We’re 8 months into this whole parenting business yet I still find myself staring at Ivy, gobsmacked by the fact she’s real, and the fact she’s part of her mum and I. What surprises me most is how this life of parenting has become relatively normal (I use that term VERY loosely). It’s a new normal, nothing like we used to know – we now accept the fact that our living room will forever look like a post-apocalyptic Toys ‘r’ Us with Po from the Teletubbies as the key victim (that, and the sole of your foot). It’s also become normal to find nappy bags and spoons in a variety of items of clothing from a day out 6 weeks ago.
I spoke in one of my early posts about some of the items that really helped us in the first week of being parents. You know, those shaky early days when you pack the house with the essentials of nappies, wet wipes and bottles in the worry that within the next 5 years you might run out. But as you begin to find your feet, you move into the realms of the items that buy you some time to catch some sleep, go to the toilet on your own or eat with both hands. Well, 8 months in and I think we’re doing well at this parenting lark, but life always throws you curve balls and there are still some fantastic items out there that make are making our lives and Ivy’s life a lot easier on a daily basis, I thought I’d share them with you.
Big brother/your parents are watching you! The transition of Ivy into her nursery was a difficult one (for us), but one made a lot easier having a video monitor in our room. I’d like to say it stops you from getting up out of fear or for grumbles in the night, it doesn’t. I watch that monitor like a hawk. I do however recommend it for peace of mind at night. It has functionality for multiple cameras (so you can go full Fort Knox), nursery rhyme playing and a speaker system (al though I think my voice over it would be more frightening than soothing to be honest). But for the simple fact you can keep an eye on the little one, it’s fantastic.
We’ve had two bath seats since Ivy was born and both have been incredibly useful. We upgraded recently to one she can sit up in as it means she can now play in the bath. She’s happy, the bathroom floor however, is not.
Counter top seat
This changed everything. Eating dinner with both hands? check. Making a cup of coffee? Check. Getting anything done around the house? Check. This seat not only allowed us to put Ivy down but kept her entertained for hours with the attachable (very noisy) toys. She’s too big for it now but for a good 4 months it was a dream.
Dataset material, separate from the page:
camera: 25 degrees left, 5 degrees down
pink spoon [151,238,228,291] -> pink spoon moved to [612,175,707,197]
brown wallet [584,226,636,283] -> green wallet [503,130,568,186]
Ivy’s almost there with crawling but seems to want to skip that step and run. Unfortunately for her she still needs assistance in that area so this walker is great. She zooms around the kitchen, it gives her some freedom to explore the house and most importantly it tires her out! It’s the evolved version of the counter top seat as it gives us the freedom to keep an eye on her and get stuff done, just watch out for those fragile items around the house within babies reach…and your toes!
Silver cross buggy
We’ve increased the Silver Cross fleet to two buggies now. I couldn’t get my head round the cost of prams when we first started looking, but they really are worth every penny. As Ivy has grown and we’re using the different attachments, a buggy was the natural next step. The ‘Zest’ stroller is light and easy to take with us for quick trips into town, the only downside is the size of the basket underneath. If you read the instructions, it’s easy to fold down… I didn’t and swore at it a lot (sometimes I still do).
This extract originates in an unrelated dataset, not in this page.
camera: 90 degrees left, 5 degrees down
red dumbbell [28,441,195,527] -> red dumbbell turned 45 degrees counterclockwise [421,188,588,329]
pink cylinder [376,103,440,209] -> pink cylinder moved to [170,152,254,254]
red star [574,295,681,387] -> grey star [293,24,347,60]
An item has never been more appropriate, as right now in the UK we’re experiencing an influx of snow, or ‘The Beast from the East’ snow storm as it’s been labelled. The cosy toes is a furry sleeping bag for want of a better word, that attaches to the buggy. It’s worth it’s weight in gold especially with the unpredictable weather we’re having.
I don’t know the exact figures and science behind it at this age, but Ivy is clearly physically and mentally developing. Despite the fact they are strewn across the living room floor, sensory toys with their various materials and noises are fantastic. I can sing most of the toys songs off by heart and sometimes here them in my nightmares but they are brilliant for teaching her hand eye coordination.
She’ll soon grow out of the above and onto bigger and better things, recommendations for an easier life are always welcome!